Training, Drilling, and Exercising Toolkit

3.4 Active Threat Exercises

Section 3.4 – Active Threat Exercises, is a summary explanation of the Texas Education Code 37.1141 and the Commissioner’s Rules 19 TAC §103.1211, “Active Threat Exercises” which was updated June 2022.

Active Threat Exercises, including but not subject to active shooter simulations, are defined as “any exercise that includes a simulated active aggressor.” Please note that active threat exercises are not required as part of the mandated school drills and exercises as outlined in Texas Education Code 37.114. Many local educational agencies, which include school districts and open-enrollment charter schools, might instead consider using a tabletop exercise (as defined in Texas Education Code 103.1209) in place of a functional or full-scale active threat exercise. Districts might also consider conducting the active threat exercise during a non-instructional time when non-participants are not present. Before a school district may conduct an active threat exercise, the district shall complete the following in accordance with Texas Education Code 37.1141.

Develop the Exercise

It is essential that the content of the exercise, including planning and execution, is created by a district team and includes input from multiple stakeholder perspectives. This team shall include representatives from the following groups:

  • School Administrators
  • Teachers
  • School-based mental health professionals
  • Law enforcement

When developing plans for the active threat exercise, input from parents or guardians and students must be included.

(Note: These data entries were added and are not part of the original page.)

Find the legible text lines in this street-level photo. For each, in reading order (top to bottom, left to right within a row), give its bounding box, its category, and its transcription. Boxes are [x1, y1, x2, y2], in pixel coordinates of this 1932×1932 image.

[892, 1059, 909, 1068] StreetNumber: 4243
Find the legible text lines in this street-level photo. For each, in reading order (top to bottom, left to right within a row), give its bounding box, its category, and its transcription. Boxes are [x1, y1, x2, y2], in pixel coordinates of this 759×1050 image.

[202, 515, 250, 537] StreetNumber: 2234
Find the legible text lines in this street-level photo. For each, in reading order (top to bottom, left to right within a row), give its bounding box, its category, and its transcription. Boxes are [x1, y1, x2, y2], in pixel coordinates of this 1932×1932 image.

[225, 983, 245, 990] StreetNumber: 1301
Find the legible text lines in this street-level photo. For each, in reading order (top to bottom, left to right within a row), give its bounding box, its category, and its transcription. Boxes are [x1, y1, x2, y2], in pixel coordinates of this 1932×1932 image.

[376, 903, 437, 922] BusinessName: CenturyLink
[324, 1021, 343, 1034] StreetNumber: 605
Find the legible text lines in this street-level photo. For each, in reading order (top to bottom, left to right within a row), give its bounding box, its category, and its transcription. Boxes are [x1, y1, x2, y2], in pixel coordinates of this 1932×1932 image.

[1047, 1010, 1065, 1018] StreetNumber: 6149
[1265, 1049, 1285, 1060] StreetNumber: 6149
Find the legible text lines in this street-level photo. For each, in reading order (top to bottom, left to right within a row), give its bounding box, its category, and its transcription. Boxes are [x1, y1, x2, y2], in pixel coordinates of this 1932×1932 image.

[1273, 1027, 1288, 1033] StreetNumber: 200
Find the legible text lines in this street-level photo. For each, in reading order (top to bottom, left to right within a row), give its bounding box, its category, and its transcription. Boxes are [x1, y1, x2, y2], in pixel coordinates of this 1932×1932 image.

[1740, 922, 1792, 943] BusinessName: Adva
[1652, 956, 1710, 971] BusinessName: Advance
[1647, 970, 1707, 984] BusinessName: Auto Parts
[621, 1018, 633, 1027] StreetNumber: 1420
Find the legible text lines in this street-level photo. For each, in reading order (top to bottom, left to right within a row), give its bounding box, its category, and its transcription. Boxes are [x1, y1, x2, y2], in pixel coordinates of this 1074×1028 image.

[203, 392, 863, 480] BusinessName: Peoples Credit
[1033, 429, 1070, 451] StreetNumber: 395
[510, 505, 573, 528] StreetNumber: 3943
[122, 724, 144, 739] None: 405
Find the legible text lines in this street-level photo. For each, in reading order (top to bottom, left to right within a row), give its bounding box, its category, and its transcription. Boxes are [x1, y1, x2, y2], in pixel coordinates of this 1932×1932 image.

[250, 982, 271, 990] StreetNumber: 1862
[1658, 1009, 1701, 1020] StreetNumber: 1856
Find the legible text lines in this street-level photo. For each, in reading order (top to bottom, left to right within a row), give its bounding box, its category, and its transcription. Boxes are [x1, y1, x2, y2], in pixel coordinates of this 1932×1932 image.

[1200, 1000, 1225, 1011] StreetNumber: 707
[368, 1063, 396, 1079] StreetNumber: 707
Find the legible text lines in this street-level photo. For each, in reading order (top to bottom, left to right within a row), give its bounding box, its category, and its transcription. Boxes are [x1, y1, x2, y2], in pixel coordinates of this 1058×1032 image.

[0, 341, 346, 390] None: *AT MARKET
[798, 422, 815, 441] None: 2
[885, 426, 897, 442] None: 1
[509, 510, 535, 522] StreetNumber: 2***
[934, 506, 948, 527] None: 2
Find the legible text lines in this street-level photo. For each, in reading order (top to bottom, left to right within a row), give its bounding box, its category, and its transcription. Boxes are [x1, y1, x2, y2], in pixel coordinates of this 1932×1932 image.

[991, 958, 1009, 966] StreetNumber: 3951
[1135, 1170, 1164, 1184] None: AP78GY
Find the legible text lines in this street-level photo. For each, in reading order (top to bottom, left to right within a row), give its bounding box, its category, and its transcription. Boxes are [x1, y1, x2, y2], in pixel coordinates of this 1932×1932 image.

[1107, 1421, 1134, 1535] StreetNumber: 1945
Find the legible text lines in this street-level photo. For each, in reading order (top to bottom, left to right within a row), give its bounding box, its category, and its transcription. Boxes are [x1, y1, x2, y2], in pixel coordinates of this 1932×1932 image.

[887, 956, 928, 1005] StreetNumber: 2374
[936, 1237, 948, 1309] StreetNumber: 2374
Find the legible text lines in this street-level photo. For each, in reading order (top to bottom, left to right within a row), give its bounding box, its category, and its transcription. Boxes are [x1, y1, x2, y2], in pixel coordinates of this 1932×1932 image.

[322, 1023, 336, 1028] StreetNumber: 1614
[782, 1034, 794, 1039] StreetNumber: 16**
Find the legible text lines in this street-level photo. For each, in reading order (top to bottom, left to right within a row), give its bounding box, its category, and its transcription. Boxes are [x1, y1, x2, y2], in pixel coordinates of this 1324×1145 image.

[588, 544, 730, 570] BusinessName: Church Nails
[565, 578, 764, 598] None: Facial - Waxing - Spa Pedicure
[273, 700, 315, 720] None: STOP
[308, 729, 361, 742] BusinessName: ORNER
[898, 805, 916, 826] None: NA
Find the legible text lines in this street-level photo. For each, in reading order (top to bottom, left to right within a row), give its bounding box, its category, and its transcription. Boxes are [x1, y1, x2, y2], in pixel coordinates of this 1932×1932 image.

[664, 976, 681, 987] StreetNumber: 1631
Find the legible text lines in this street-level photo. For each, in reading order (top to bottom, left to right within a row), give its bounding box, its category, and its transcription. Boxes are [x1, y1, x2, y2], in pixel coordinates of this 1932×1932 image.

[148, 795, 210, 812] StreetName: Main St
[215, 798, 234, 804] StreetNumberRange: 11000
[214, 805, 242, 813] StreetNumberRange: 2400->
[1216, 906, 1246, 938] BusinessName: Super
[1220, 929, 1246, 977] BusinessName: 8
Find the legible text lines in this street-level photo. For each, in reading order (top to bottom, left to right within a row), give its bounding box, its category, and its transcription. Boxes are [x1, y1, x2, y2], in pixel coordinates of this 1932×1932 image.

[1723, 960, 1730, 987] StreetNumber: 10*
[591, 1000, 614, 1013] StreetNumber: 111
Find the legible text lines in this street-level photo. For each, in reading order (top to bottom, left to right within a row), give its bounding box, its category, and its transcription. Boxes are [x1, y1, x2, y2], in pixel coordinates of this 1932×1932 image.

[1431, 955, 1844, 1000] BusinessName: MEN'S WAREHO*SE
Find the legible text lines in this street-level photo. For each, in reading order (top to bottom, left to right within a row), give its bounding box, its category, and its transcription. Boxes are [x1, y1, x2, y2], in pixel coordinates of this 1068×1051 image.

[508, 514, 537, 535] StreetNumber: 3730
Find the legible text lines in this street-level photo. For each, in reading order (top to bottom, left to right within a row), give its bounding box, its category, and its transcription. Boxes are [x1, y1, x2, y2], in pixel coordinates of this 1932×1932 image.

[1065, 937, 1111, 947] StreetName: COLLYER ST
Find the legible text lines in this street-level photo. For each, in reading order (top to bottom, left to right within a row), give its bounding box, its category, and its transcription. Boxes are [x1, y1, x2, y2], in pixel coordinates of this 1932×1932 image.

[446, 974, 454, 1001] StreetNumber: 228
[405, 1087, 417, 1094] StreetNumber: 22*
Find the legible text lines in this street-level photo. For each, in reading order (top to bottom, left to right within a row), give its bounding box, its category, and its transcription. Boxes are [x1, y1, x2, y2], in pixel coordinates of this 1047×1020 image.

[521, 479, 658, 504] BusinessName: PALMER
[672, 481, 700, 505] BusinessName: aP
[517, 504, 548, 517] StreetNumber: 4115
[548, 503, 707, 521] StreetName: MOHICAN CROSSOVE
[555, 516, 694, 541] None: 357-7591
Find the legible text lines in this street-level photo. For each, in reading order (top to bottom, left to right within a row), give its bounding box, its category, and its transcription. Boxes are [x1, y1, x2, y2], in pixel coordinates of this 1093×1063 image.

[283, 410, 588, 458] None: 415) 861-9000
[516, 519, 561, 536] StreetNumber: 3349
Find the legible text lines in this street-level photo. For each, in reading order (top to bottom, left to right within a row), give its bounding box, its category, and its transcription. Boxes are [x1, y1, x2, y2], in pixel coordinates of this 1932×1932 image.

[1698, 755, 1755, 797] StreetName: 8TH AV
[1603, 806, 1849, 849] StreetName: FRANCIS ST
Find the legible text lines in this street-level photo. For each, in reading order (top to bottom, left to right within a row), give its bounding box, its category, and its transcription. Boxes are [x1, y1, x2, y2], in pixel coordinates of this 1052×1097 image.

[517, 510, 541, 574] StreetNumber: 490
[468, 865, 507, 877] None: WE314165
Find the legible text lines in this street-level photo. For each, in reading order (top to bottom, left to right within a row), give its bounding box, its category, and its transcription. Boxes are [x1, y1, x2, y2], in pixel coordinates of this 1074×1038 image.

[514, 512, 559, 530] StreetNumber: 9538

Texas Education Code 37.1141 requires access to mental health supports before, during, and after the exercise for all participants. It is vital that the planning team is certain to create an exercise that is age and developmentally appropriate to the participants. Developmental appropriateness considerations include the needs of special populations, students with disabilities, and emergent bilingual students.

As the physical and psychological safety of all participants is necessary for planning, the team shall prepare for the active threat exercise to be conducted in a trauma-informed way. This minimizes potential distress created by the experience. It is necessary to prepare for the mental and emotional well-being of participants by considering the prior impact of trauma, grief, and crisis experiences. As part of the active threat exercise, it is required that the planning team develop and provide a clear strategy, with clear communication of that strategy, if participants wish to withdraw before or during the exercise.

Provide Adequate Notice

When adequately notifying those who will be affected, school districts need to be sure to include the following information about the active threat exercise.

  • Date
  • Content
  • Form
  • Tone

It must be stated in the notice whether the exercise will include a live simulation of an active threat, such as an actual shooter incident. The notice shall also include clear communication of the developed strategy if participants wish to withdraw before or during the exercise.

Before an active threat exercise can take place, ample and adequate notice of at least two weeks must be provided to the individuals or groups who will participate in or be subject to the effects of the exercise.

This will include:

  • Staff
  • Students
  • First responders
  • Parents or guardians of participating students
  • All other individuals or groups impacted by the exercise

Texas Education Code 37.1141 requires that the notice be provided to parents and guardians in their native language, to the best of the district’s ability, and posted to multiple distribution networks. These platforms can include the district’s social media platforms, the district’s website, and more.

Conduct the Exercise


Before the start of the active threat exercise, notify first responder organizations who would most likely respond to an emergency in your district that the exercise is about to take place. This keeps responders aware in the event of a false report or alarm stemming from the exercise.

Be sure to establish a safe zone in the area around the exercise to keep out actual (live) firearms, ammunition, and other weapons. However, this excludes firearms, ammunition, or other weapons carried by a peace officer, school resource officer, school marshal, or any other person authorized by the district to carry those items on school grounds.


Immediately prior to starting, make a live and audible announcement to signal the beginning of the exercise. This announcement needs to note that it is only an exercise and is not a real emergency. Additionally, this announcement shall cover the specified elements from the section above, “Composing the Notice” (TEC, §37.1141(a)(2)), including that the active threat exercise will include a live simulation of an actual threat, such as a shooting incident – if applicable to the exercise your district is conducting.

Please note: the district may not prohibit a parent or guardian from transporting or storing firearms and ammunition, or other weapons they are legally authorized to possess, in a motor vehicle while picking up a student from school during the exercise.


After the commencement of the exercise, be sure to have the proper mental health supports in place for participants. Data regarding the effectiveness and the impact of the active threat exercise shall be tracked and collected. This includes feedback about the exercise from participants – students and staff – or family members of participants. Information that districts have collected will be submitted to the Texas School Safety Center.